→ **PROBLEM DETAILS**
Copy every line from the records below that holds the word "können".

Start of Block

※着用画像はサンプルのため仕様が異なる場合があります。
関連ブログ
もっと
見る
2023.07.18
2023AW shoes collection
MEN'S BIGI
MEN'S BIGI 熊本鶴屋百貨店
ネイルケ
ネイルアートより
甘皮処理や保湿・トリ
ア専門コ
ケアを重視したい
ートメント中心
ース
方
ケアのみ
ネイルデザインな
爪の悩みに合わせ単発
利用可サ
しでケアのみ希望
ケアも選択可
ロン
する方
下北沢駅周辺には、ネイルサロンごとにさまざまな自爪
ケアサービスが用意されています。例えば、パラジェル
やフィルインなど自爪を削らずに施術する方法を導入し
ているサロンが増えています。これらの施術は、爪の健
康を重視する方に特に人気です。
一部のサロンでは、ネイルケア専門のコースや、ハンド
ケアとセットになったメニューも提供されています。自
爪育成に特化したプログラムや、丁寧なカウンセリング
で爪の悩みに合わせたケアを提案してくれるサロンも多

End of Block
Start of Block

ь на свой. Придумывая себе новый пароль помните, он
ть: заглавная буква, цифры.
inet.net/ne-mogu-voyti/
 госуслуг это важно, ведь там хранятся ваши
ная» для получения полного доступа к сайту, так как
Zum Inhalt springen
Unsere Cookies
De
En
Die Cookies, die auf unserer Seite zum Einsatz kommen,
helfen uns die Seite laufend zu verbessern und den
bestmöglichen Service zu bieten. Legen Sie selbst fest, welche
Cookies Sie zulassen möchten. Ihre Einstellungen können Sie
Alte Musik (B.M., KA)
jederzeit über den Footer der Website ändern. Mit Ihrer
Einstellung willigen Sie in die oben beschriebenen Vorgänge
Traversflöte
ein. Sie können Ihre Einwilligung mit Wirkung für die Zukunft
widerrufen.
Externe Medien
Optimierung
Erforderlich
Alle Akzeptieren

End of Block

→ **OUTPUT BELOW**
Cookies Sie zulassen möchten. Ihre Einstellungen können Sie
ein. Sie können Ihre Einwilligung mit Wirkung für die Zukunft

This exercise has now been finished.